Civil RightsHistory

William J. Simmons

Once described as “Dixieland apartheid’s number-one organization man,” William James Simmons was best known for his leadership as an administrator in the influential Citizens’ Council, an organization that fought to keep blacks and whites in separate schools.

Simmons was born in the small town of Utica, Mississippi, on 7 July 1916. His family moved to Jackson when he was eight years old, and his father became one of Jackson’s most prominent bankers. Simmons attended Millsaps College before graduating from Mississippi College in 1937. He traveled extensively in Europe and South America and studied at the Institut de Touraine in France, prior to World War II. He served in the war with the Royal Engineers of the British Army in the British West Indian Command and with the US State Department in Washington, D.C. Before his involvement with the Citizens’ Council, Simmons established several brief business ventures primarily in the fruit and vegetable brokerage industry. However, he found little financial success in these endeavors.

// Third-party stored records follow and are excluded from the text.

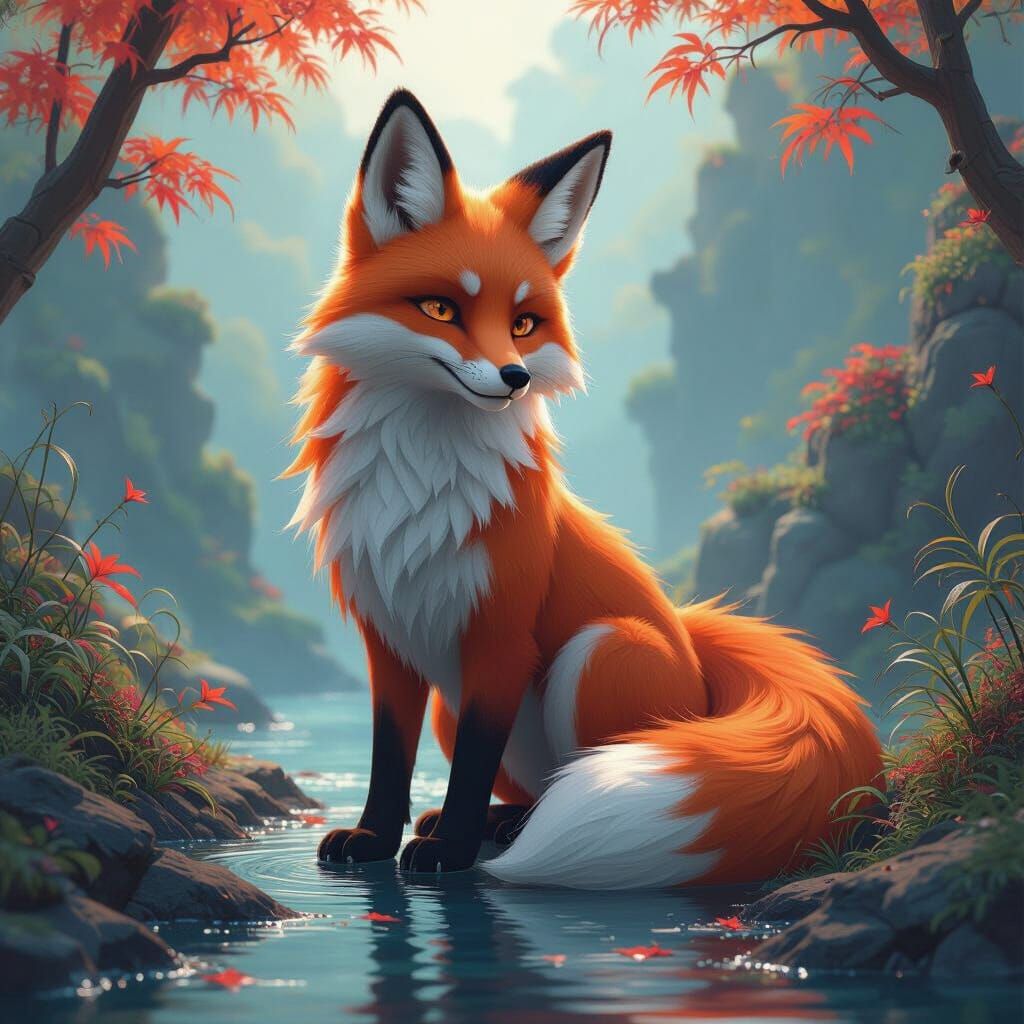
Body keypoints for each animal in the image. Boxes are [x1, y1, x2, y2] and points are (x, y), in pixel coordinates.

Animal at [285, 89, 882, 888]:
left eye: (523, 322)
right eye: (442, 309)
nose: (515, 377)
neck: (419, 489)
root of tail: (695, 657)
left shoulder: (500, 641)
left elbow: (470, 767)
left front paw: (449, 854)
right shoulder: (390, 642)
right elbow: (388, 757)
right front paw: (375, 839)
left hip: (598, 654)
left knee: (576, 777)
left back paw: (501, 831)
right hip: (467, 702)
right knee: (534, 787)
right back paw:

Simmons lived in New Orleans for nearly a decade before returning to Jackson in 1954, the same year that the US Supreme Court ruled school segregation unconstitutional in Brown v. Board of Education. Soon thereafter, Robert “Tut” Patterson organized the first Citizens’ Council in the Mississippi Delta town of Indianola, and Simmons joined forces with Patterson in the spring of 1955, when they organized a meeting in the lobby of the King Edward Hotel in downtown Jackson to discuss the expansion of the Council’s scope of influence into the capital city.

The Council sought to maintain the system of legal segregation, and its motto focused on states’ rights: “Dedicated to the maintenance of peace, good order, and domestic tranquility in our community and in our state and to the preservation of our States’ Rights.” Simmons became a card-carrying member, and he published the first issue of the organization’s journal, Citizens’ Council, in October 1955.

Simmons went on to devote himself full-time to the council. When the Citizens’ Councils of America moved its headquarters to Jackson in 1960, Simmons became the organization’s de facto head, serving as the editor and publisher of the Citizen, as an administrator for Citizens’ Councils of America, and as president of the Citizens’ Council Forum. He was also a founder and president of the Council School Foundation, working to enhance the private school movement in Jackson with the establishment of Council schools.

Simmons retired from his duties with the Citizens’ Council in 1990. He subsequently ran a bed and breakfast, served as president of the Downtown Jackson Association, and was active in the Jackson Chamber of Commerce and the Sons of Confederate Veterans. He died on 24 November 2007.